Intrepid Travel
- Type: Tour operator
- Industry: Tourism
- Founded: 1989; 37 years ago
- Founders: Darrell Wade Geoff Manchester
- Headquarters: Melbourne, Australia
- Number of locations: Melbourne, London, Toronto, Seattle
- Key people: James Thornton, CEO
- Products: Escorted tours
- Revenue: A$626 million
- Operating income: A$42.9 million
- Number of employees: 1,465 or 3,399 including tour leaders and crew
- Website: www.intrepidtravel.com

= Intrepid Travel =

Travel company

Intrepid Travel is a small group tour operator company. The company offers 1,057 escorted tours worldwide with an average of 10 travellers per tour. It also owns several boutique hotels.

Tours are led by local tour leaders, often use public transport and stay at locally owned accommodation. The company's headquarters are in Melbourne where it was founded with more than 30 offices worldwide, including Melbourne, London, Colombo, Toronto, and Seattle. The company creates and operates its own tours and operates tours for other companies through its destination management company, Intrepid DMC.

Intrepid Travel is majority owned by its co-founders and staff, via a company share scheme. Genairgy, the investment fund of the founding family of Decathlon, owns a minority interest in Intrepid.

==History==
The company was founded in 1989 by two Australian university friends, Darrell Wade and Geoff "Manch" Manchester, after they quit their jobs and organized a six-month trip around Africa. The cofounders set out to create a new type of travel that gave back to the people and places that it visits. In its first year, Intrepid carried 46 passengers, with Geoff Manchester as its first tour leader, leading trips in Thailand.
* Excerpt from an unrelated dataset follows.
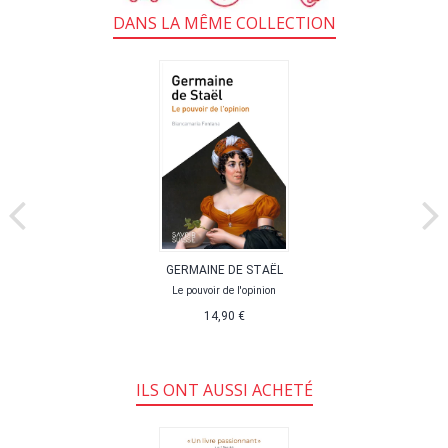
DANS LA MÊME COLLECTION
GERMAINE DE STAËL
Le pouvoir de l'opinion
14,90 €
ILS ONT AUSSI ACHETÉ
In 2011, TUI Group acquired 60% of the company. However, in 2015, the founders re-acquired those shares after a disagreement in vision with TUI Group.

In 2021, Genairgy, the investment fund of the founding family of Decathlon, acquired a minority interest in the company.

In January 2022, the company acquired Wildland Trekking.

In February 2025, the company acquired Sawadee Reizen, which had $62 million in annual revenue, from Travelopia.

==Corporate responsibility==
Intrepid Foundation has raised more than A$20 million to support communities where it travels.

The company has a focus on responsible travel and is a signatory to the United Nations Global Compact.

In 2010, Intrepid Travel became a carbon neutral business.

In 2020, it became the first global tour operator with a verified carbon emissions target from the Science Based Targets initiative.

At COP26, the company became a signatory and launch partner to the Glasgow Declaration for Climate Action in Tourism which commits to actions to support the global commitment to halve emissions by 2030 and reach Net Zero as soon as possible before 2050.

In 2014, after funding research by World Animal Protection, it was the first tour operator to ban elephant rides on its tours, which lead to other major tour operators banning elephant rides.

In 2015, it donated the profits from tours in Nepal to rebuild the country after the April 2015 Nepal earthquake.

In 2017, the company set a goal to double its number of female tour leaders. In 2019, it reached its goal with 342 female leaders.

In June 2018, it launched vegan tours.

In August 2018, it became a certified B Corporation.

In 2020 and 2021, its not-for-profit arm "The Intrepid Foundation" supported vulnerable communities impacted by the COVID-19 pandemic, including delivering food packages to families in remote parts of Peru and raising funds for essential medical equipment, including oxygen tanks, in India.

In 2021, it launched a vaccine equity advocacy and fundraising campaign to raise $150,000 in support of UNICEF Australia to help deliver vaccines to the world’s most vulnerable countries and communities.